Their appeals for oversight were centered on reducing the existential threats posed by advanced AI technologies, suggesting measures such as algorithm audits, content labeling, and collaborative sharing of risk data.
At that time, the U.S. administration worked alongside AI developers to establish voluntary commitments aimed at ensuring the safety and equity of AI innovations.
In October 2023, a presidential executive order cemented these principles, mandating federal agencies to assess the potential effects of AI systems on privacy, workers' rights, and civil liberties.
After a transition in administration, the stance on AI policy changed dramatically.
In the first week of the new presidency, an executive order was enacted to revoke the preceding administration's directives and encourage policies that foster the development of American AI capabilities.
The new directive called for the creation of a national strategy to remove regulatory obstacles within a span of one hundred and eighty days.
In the weeks following the policy shift, AI firms submitted documents and requests to assist in crafting the new framework.
One submission from OpenAI, comprising fifteen pages, urged the federal government to bar individual U.S. states from enacting their own AI regulations.
It also pointed to the Chinese AI firm DeepSeek, which developed a competitive model using a fraction of the computational resources typically needed by American rivals, to argue for broader access to federal data for model development.
OpenAI, Google, and Meta have further lobbied for expanded permissions to use copyrighted materials—such as books, films, and artworks—in training AI models.
All three organizations are currently facing ongoing legal disputes related to copyright infringement.
They have sought executive clarification or legislative measures affirming that the use of publicly available information for model training falls under fair use.
A significant U.S. venture capital firm also provided a policy document advocating against any new AI-specific regulations, contending that existing consumer safety and civil rights laws are adequate.
The firm supported punitive actions against harmful entities but opposed requirements that would impose regulatory obligations based on hypothetical risks.
This policy shift coincided with increasing concerns among AI developers regarding escalating global competition.

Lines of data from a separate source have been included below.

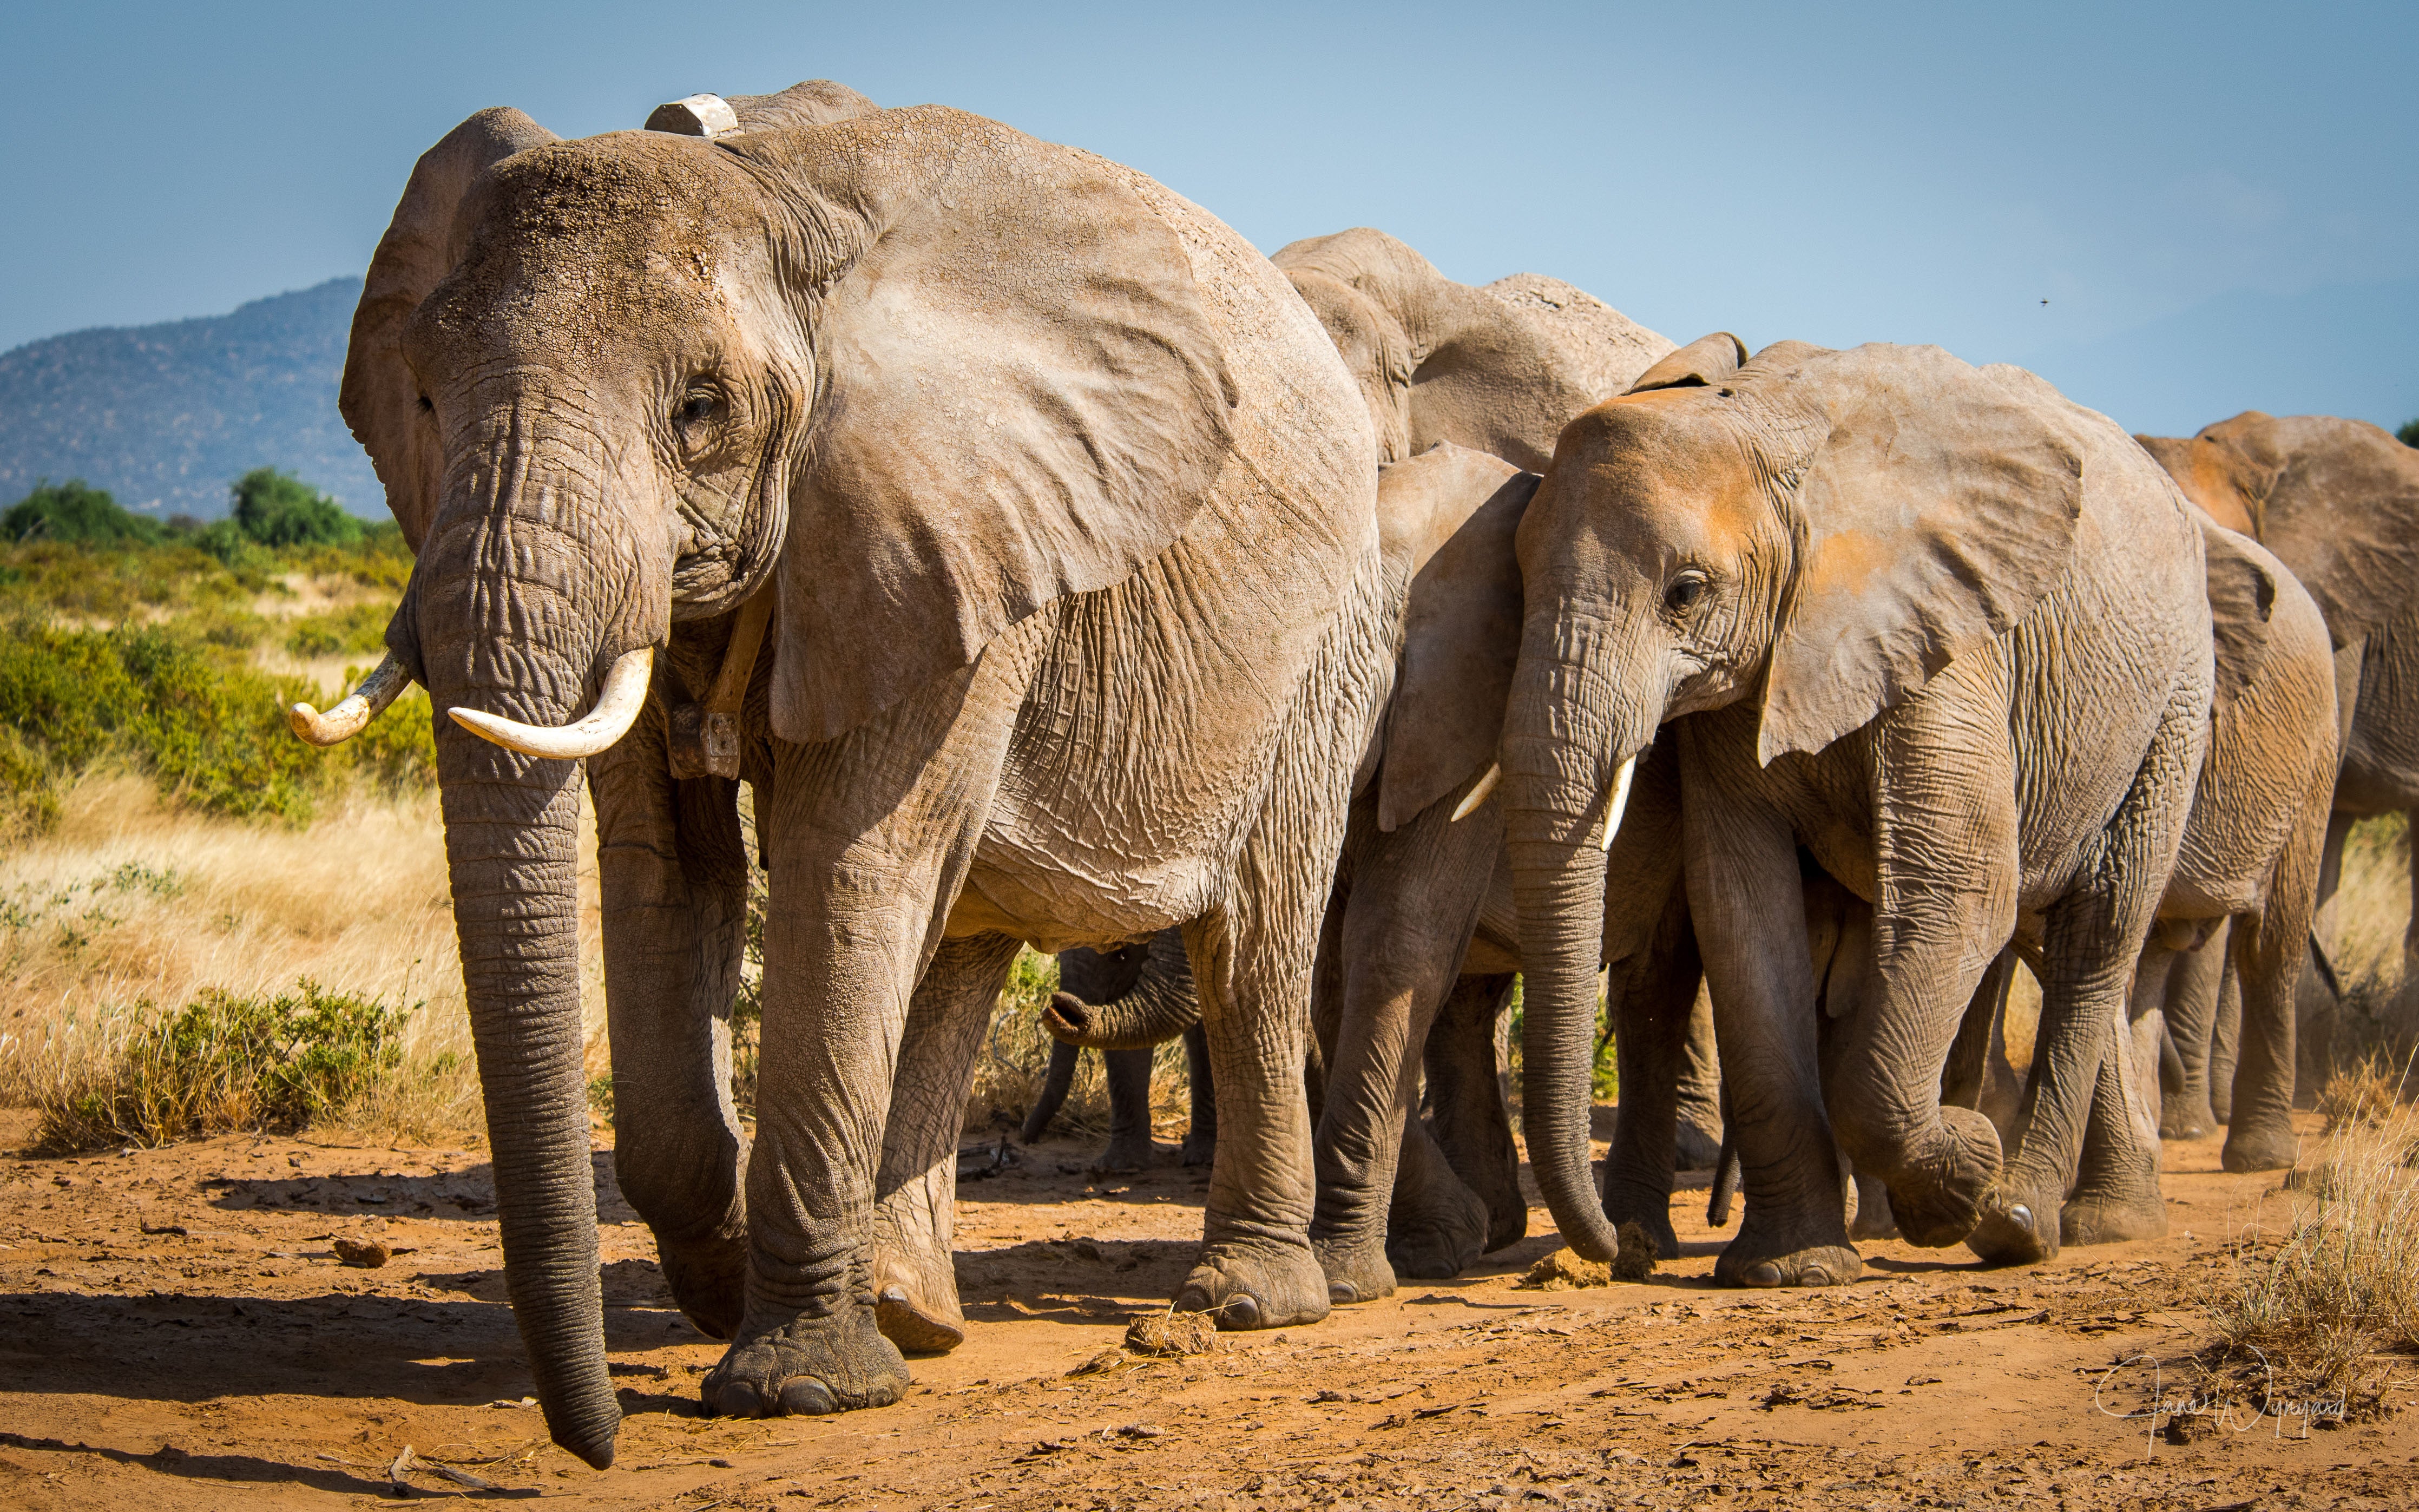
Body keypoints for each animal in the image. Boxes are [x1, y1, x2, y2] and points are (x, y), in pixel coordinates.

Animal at [287, 85, 1403, 1461]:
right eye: (427, 403)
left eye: (700, 408)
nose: (594, 1441)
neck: (773, 196)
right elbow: (666, 869)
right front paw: (722, 1281)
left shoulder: (953, 520)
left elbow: (844, 862)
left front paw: (797, 1387)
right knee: (964, 936)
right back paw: (912, 1310)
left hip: (1328, 643)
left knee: (1251, 938)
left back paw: (1245, 1301)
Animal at [1500, 336, 2216, 1277]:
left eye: (1685, 592)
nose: (1625, 1253)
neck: (1763, 424)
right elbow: (1740, 907)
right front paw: (1788, 1269)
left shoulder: (1948, 636)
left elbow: (1962, 882)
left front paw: (1962, 1171)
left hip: (2174, 697)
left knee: (2096, 930)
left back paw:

During the previous administration, leading U.S. companies operated under the belief that their substantial investments and computational capabilities offered a sustainable edge, particularly as restrictions were placed on exporting advanced AI chips to nations like China.
Recent events, including the emergence of sophisticated models from smaller foreign competitors, have called this belief into question.
Some U.S. AI companies have re-evaluated the extent of their technological advantage and are now pursuing quicker access to resources and reduced regulatory hindrances.
This recalibration has prompted a distinct shift in industry lobbying, with major AI firms now focusing on competitive advantages rather than the earlier calls for careful and cooperative oversight.